The biggest probelm I had was I wasn't sure whether to put the plural marker, or the case suffix first, or indeed if my use of either is correct. Also, I used காதலிக்கிறேன், which I know is more "romantic love," the only reason for this is I don't know any other word for "to love" .

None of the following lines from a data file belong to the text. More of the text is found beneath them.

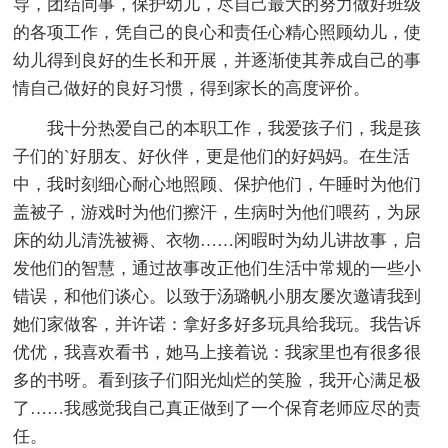
导，团结同事，保护幼儿，尽自己最大的努力做好班级
的各项工作，凭自己的良心和责任心精心照顾幼儿，使
幼儿得到良好的生长和开展，并逐渐使其养成自己的事
情自己做好的良好习惯，得到家长的高度评价。
我十分热爱自己的本职工作，我爱孩子们，我是孩
子们的`好朋友、好伙伴，更是他们的好妈妈。在生活
中，我时刻细心耐心地照顾、保护他们，午睡时为他们
盖被子，游戏时为他们擦汗，生病时为他们喂药，为尿
床的幼儿清洗被褥、衣物……闲暇时为幼儿讲故事，启
发他们的智慧，通过故事改正他们生活中常规的一些小
错误，和他们谈心。以致于汤璐帆小朋友屡次邀请我到
她们家做客，并许诺：拿好多好多玩具给我玩。我告诉
优优，我喜欢看书，她马上接着说：我家里也有很多很
多的书呀。看到孩子们阳光灿烂的笑脸，我开心满足极
了……我感觉我自己真正做到了一个保育老师应尽的责
任。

I was just wondering whether this sentence is correct and whether or not it could be improved in anyway.

Thanks.


----------



## Alexandre8

I can't say I could help you with this unfortunately, but I am happy to see some express interest in the Thamil language. I went to Thamil Nadu, and have come back very intruiged to learn their language. I have just about mastered the alphabet, but I have no idea about anything else. I figure that it is an agglutinative language? 

Good luck with a response


----------



## alaethea

நான் மரங்களை நேசிக்கின்றேன் 

நான் - I

மரம்-tree

மரம் + கள் = மரங்கள் - trees   
ம் + க = ங்க

மரங்களை- trees (as subject of the verb நேசிக்கின்றேன்)
மரங்கள் + ஐ = மரங்களை

நேசிப்பது- to love

நேசி + இன்றேன் = நேசிக்கின்றேன் (First person conjugation)

That's pretty much there is to it.


----------



## alaethea

நேசிக்கிறேன்  is alright too.
We have two types of present tense. Three, actually. But don't bother youurself with the other two. Anyone of them will do fine.


----------